* Problem
Once you reach the line containing "vfov_deg: 30.9" in the data below, restate each line word for word up to and including the one containing "exposure_s: 1/30".

* Dataset excerpts
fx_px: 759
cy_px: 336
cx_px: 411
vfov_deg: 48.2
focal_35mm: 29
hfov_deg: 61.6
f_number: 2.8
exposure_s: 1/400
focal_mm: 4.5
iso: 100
---
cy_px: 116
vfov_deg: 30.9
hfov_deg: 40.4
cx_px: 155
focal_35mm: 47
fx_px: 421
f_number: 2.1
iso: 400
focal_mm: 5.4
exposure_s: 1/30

* Exercise response
vfov_deg: 30.9
hfov_deg: 40.4
cx_px: 155
focal_35mm: 47
fx_px: 421
f_number: 2.1
iso: 400
focal_mm: 5.4
exposure_s: 1/30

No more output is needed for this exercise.